Healthcare support workers (HCSW) in care homes and specialist hospitals face compulsory regulation under proposals to root out unsuitable staff members put forward by the Mid Staffordshire NHS Foundation Trust Public Inquiry.
Unregistered staff and those sacked by employers should be prevented from working in HCSW roles, said today’s final report from the inquiry into the Stafford Hospital scandal. The government is due to respond to the report’s recommendations next month.
The report said HCSWs delivered intimate personal care to vulnerable patients and had access to confidential records, but often worked without supervision from nurses and were only required to have Criminal Records Bureau checks.
‘No protection for patients’
“There is almost no protection available to patients or the public,” said the inquiry by Robert Francis QC. “There are no minimum standards of training or competence.

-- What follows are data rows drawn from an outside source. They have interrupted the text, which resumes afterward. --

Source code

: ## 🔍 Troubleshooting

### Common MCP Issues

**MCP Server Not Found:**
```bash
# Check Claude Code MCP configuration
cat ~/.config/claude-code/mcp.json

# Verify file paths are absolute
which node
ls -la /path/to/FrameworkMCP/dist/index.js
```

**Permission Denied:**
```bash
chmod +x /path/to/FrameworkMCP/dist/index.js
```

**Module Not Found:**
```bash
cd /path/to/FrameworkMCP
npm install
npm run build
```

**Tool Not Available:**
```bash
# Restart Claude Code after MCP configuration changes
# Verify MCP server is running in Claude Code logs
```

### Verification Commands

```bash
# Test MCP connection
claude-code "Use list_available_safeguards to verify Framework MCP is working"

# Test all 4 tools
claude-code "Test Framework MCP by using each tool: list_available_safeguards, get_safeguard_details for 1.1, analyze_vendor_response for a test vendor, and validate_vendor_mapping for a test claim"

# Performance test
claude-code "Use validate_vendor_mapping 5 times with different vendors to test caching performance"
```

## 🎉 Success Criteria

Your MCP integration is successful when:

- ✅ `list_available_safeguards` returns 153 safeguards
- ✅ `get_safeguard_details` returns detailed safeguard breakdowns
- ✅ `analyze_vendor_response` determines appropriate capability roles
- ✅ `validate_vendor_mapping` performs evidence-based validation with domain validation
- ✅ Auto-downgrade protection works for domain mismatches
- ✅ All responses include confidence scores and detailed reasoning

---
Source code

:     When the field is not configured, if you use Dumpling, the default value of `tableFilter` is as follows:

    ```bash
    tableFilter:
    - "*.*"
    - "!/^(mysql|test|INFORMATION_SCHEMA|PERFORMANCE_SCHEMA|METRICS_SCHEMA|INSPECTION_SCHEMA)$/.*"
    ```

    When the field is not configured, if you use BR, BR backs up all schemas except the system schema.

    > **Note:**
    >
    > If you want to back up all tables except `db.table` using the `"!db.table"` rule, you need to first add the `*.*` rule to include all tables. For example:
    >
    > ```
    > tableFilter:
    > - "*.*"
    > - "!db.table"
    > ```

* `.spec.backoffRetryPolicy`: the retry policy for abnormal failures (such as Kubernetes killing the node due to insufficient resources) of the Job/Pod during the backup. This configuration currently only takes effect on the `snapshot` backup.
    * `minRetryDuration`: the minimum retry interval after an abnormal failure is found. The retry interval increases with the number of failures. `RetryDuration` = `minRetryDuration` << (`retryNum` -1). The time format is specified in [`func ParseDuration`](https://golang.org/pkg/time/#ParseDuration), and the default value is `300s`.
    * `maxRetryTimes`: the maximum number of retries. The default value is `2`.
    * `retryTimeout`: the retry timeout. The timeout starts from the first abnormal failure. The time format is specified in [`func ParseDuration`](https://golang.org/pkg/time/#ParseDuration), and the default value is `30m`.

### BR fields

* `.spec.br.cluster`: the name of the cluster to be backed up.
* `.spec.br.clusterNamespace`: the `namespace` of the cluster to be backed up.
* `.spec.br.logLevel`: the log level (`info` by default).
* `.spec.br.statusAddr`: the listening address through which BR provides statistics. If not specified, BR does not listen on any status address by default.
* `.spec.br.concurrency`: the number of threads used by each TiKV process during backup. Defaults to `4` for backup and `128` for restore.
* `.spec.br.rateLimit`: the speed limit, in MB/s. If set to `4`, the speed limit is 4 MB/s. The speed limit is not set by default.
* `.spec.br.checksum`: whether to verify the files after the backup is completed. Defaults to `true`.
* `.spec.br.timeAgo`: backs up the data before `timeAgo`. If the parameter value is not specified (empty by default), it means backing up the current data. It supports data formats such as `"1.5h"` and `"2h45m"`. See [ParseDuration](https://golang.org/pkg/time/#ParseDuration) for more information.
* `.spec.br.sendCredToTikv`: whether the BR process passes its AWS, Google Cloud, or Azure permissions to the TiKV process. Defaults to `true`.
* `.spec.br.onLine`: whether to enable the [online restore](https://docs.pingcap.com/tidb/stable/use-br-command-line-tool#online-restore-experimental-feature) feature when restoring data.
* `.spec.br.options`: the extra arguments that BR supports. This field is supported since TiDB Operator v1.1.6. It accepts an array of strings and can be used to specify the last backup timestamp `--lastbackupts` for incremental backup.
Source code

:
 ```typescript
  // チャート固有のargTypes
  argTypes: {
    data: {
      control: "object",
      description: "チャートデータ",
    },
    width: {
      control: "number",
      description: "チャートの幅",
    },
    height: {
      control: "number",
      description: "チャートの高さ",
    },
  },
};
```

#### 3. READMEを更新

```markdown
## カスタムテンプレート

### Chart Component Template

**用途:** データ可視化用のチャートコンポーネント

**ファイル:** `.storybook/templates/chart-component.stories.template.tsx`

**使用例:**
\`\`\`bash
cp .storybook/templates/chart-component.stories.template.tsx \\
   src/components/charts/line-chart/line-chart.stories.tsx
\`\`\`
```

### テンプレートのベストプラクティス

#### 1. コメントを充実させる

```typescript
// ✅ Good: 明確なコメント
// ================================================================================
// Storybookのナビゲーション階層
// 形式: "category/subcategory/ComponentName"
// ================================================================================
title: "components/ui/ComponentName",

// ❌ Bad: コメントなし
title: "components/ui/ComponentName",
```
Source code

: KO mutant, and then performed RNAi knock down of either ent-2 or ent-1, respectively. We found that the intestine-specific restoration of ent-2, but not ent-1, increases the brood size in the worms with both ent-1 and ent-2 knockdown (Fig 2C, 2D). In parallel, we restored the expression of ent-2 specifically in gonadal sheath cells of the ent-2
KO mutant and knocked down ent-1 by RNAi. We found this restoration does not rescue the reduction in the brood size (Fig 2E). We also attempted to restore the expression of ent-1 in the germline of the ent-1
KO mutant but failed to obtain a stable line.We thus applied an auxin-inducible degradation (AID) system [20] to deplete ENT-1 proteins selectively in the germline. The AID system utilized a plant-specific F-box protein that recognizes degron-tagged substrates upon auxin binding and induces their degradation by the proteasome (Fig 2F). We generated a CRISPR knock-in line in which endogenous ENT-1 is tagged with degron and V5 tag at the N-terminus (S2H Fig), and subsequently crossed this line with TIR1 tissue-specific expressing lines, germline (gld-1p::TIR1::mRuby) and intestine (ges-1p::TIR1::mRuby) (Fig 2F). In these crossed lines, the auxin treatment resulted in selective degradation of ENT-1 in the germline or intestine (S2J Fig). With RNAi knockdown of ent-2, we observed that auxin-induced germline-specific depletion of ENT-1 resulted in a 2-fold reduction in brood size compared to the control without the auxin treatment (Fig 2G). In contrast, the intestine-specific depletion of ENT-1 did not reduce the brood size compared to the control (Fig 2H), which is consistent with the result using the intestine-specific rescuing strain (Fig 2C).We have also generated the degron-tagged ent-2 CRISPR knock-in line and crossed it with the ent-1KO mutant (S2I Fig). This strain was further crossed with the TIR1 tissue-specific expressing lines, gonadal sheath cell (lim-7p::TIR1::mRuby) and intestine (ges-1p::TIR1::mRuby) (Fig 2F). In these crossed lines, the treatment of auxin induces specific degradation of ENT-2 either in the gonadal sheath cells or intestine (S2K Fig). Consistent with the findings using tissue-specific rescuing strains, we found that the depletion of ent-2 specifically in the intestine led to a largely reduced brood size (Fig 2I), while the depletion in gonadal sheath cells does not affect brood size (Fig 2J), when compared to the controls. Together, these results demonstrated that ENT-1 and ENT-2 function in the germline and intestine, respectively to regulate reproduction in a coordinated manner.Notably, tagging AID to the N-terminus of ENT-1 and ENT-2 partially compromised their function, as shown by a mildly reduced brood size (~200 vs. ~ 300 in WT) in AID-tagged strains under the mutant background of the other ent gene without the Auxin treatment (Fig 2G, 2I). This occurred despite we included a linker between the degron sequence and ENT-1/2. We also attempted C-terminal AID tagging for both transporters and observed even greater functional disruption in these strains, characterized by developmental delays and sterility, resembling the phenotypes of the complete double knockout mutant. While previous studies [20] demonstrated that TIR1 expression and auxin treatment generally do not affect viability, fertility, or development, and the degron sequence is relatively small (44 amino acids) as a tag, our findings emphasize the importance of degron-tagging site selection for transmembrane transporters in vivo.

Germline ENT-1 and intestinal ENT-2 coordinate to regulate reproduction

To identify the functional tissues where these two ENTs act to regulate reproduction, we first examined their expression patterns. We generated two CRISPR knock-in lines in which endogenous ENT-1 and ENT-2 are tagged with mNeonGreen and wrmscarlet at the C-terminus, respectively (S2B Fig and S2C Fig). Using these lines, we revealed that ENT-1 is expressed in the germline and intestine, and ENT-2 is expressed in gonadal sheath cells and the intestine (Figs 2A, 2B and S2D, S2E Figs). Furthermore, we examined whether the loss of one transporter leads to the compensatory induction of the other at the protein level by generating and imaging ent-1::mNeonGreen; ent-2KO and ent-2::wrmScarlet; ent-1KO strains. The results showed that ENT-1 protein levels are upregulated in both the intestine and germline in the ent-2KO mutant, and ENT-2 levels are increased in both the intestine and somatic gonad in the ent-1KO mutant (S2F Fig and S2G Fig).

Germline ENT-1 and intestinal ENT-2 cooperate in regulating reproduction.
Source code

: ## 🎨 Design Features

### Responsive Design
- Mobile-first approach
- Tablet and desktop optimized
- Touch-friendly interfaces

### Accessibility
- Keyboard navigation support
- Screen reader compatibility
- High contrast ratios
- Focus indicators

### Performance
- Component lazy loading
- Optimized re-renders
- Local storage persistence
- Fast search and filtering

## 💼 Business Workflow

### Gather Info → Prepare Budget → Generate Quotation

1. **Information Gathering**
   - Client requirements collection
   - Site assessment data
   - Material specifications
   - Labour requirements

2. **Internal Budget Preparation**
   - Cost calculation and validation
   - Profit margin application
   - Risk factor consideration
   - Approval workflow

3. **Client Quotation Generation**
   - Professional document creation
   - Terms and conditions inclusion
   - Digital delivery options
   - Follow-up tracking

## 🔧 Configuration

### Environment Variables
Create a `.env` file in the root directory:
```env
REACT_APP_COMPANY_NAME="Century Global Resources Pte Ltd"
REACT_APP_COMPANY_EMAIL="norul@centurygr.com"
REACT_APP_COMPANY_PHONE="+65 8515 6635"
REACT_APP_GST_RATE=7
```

Should a healthcare support worker be dismissed by an employer for being unfit to undertake this form of work, there is no system which prevents the worker being re-engaged by another employer, or even to ensure that a prospective employer is aware of any adverse past history.”
The proposed register would be managed by the Nursing and Midwifery Council and would be complemented by a code of conduct and training standards for HCSWs; however, the nurses’ regulator would not, in the first instance, have the power to investigate or sanction breaches of the code.
Crucially, Francis said the register should apply to HCSWs in care homes and specialist hospitals, such as those for people with mental health problems or learning disabilities, as well as those in acute hospitals. The recommendation would also have implications for other staff working in direct care roles across adult social care.
Implications for adult care staff
Minimum training standards and a code of conduct for both HCSWs and adult social care staff are due to be published shortly by workforce development councils Skills for Care and Skills for Health. At the same time, the Health and Care Professions Council is developing plans for a “negative register” for adult care staff; there would be no requirement to register but the HCPC would investigate serious complaints against relevant staff and those found unfit to practise would be prevented from taking other jobs.
Were the government to accept Francis’s proposal, it would need to address issues such as whether HCSWs and adult social care staff should be subject to different regulatory regimes operated by different regulators, but bound by the same code of conduct.
The Mid Staffordshire inquiry also proposed that nurses, including those in care homes and specialist hospitals, should face regular revalidation of their fitness to practise, along the lines recently introduced for doctors by the General Medical Council.
Francis stopped short of recommending the regulation of senior managers in healthcare; however, he proposed that they should be subject to a code of conduct and standards, with serious breaches leading to them being barred from holding senior roles.